:: THE PROBLEM ::
Each record below needs to be retyped exactly.

(SOURCE DATA begins)

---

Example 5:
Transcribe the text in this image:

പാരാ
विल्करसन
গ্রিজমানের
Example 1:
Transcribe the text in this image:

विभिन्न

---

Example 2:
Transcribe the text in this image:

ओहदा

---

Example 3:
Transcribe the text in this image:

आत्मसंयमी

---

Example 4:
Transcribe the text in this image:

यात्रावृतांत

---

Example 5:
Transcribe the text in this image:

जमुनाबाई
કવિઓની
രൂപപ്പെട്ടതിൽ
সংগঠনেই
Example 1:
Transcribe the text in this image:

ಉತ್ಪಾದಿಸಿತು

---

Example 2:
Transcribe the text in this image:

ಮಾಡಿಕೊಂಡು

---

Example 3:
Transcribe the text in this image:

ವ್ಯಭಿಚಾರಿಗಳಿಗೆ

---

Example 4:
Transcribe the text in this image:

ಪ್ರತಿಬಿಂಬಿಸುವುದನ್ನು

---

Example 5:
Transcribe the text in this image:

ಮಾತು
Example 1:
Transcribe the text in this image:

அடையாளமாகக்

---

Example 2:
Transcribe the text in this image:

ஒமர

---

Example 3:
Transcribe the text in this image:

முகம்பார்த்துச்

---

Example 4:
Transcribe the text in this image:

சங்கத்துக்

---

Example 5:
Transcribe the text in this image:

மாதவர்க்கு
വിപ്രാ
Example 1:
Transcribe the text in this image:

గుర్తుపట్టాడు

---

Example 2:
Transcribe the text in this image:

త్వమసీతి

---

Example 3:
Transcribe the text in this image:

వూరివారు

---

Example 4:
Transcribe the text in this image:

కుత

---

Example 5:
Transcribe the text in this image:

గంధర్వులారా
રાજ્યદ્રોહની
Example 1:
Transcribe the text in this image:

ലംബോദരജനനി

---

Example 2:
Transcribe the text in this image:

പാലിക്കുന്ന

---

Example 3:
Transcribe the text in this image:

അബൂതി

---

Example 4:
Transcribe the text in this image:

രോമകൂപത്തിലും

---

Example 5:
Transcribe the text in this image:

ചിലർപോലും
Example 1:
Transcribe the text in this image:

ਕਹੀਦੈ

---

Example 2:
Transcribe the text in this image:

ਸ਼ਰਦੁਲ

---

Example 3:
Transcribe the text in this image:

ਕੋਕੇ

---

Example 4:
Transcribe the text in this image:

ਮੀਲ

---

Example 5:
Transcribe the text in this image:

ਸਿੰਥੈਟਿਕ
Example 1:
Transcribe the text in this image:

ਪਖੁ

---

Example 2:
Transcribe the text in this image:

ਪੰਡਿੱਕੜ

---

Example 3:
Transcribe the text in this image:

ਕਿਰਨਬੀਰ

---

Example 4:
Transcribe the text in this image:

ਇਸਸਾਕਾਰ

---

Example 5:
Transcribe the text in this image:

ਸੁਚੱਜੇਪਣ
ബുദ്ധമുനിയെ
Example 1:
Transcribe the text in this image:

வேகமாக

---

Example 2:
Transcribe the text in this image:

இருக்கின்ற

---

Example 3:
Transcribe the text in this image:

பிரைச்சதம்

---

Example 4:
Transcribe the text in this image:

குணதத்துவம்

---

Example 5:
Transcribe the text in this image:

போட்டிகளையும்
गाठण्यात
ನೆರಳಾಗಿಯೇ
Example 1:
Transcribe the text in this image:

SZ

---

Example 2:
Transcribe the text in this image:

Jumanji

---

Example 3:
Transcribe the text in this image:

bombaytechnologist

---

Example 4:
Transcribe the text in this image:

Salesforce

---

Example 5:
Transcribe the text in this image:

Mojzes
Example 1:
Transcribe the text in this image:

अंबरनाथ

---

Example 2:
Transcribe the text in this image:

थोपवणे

(SOURCE DATA ends)

:: EXERCISE RESULT ::
---

Example 5:
Transcribe the text in this image:

പാരാ
विल्करसन
গ্রিজমানের
Example 1:
Transcribe the text in this image:

विभिन्न

---

Example 2:
Transcribe the text in this image:

ओहदा

---

Example 3:
Transcribe the text in this image:

आत्मसंयमी

---

Example 4:
Transcribe the text in this image:

यात्रावृतांत

---

Example 5:
Transcribe the text in this image:

जमुनाबाई
કવિઓની
രൂപപ്പെട്ടതിൽ
সংগঠনেই
Example 1:
Transcribe the text in this image:

ಉತ್ಪಾದಿಸಿತು

---

Example 2:
Transcribe the text in this image:

ಮಾಡಿಕೊಂಡು

---

Example 3:
Transcribe the text in this image:

ವ್ಯಭಿಚಾರಿಗಳಿಗೆ

---

Example 4:
Transcribe the text in this image:

ಪ್ರತಿಬಿಂಬಿಸುವುದನ್ನು

---

Example 5:
Transcribe the text in this image:

ಮಾತು
Example 1:
Transcribe the text in this image:

அடையாளமாகக்

---

Example 2:
Transcribe the text in this image:

ஒமர

---

Example 3:
Transcribe the text in this image:

முகம்பார்த்துச்

---

Example 4:
Transcribe the text in this image:

சங்கத்துக்

---

Example 5:
Transcribe the text in this image:

மாதவர்க்கு
വിപ്രാ
Example 1:
Transcribe the text in this image:

గుర్తుపట్టాడు

---

Example 2:
Transcribe the text in this image:

త్వమసీతి

---

Example 3:
Transcribe the text in this image:

వూరివారు

---

Example 4:
Transcribe the text in this image:

కుత

---

Example 5:
Transcribe the text in this image:

గంధర్వులారా
રાજ્યદ્રોહની
Example 1:
Transcribe the text in this image:

ലംബോദരജനനി

---

Example 2:
Transcribe the text in this image:

പാലിക്കുന്ന

---

Example 3:
Transcribe the text in this image:

അബൂതി

---

Example 4:
Transcribe the text in this image:

രോമകൂപത്തിലും

---

Example 5:
Transcribe the text in this image:

ചിലർപോലും
Example 1:
Transcribe the text in this image:

ਕਹੀਦੈ

---

Example 2:
Transcribe the text in this image:

ਸ਼ਰਦੁਲ

---

Example 3:
Transcribe the text in this image:

ਕੋਕੇ

---

Example 4:
Transcribe the text in this image:

ਮੀਲ

---

Example 5:
Transcribe the text in this image:

ਸਿੰਥੈਟਿਕ
Example 1:
Transcribe the text in this image:

ਪਖੁ

---

Example 2:
Transcribe the text in this image:

ਪੰਡਿੱਕੜ

---

Example 3:
Transcribe the text in this image:

ਕਿਰਨਬੀਰ

---

Example 4:
Transcribe the text in this image:

ਇਸਸਾਕਾਰ

---

Example 5:
Transcribe the text in this image:

ਸੁਚੱਜੇਪਣ
ബുദ്ധമുനിയെ
Example 1:
Transcribe the text in this image:

வேகமாக

---

Example 2:
Transcribe the text in this image:

இருக்கின்ற

---

Example 3:
Transcribe the text in this image:

பிரைச்சதம்

---

Example 4:
Transcribe the text in this image:

குணதத்துவம்

---

Example 5:
Transcribe the text in this image:

போட்டிகளையும்
गाठण्यात
ನೆರಳಾಗಿಯೇ
Example 1:
Transcribe the text in this image:

SZ

---

Example 2:
Transcribe the text in this image:

Jumanji

---

Example 3:
Transcribe the text in this image:

bombaytechnologist

---

Example 4:
Transcribe the text in this image:

Salesforce

---

Example 5:
Transcribe the text in this image:

Mojzes
Example 1:
Transcribe the text in this image:

अंबरनाथ

---

Example 2:
Transcribe the text in this image:

थोपवणे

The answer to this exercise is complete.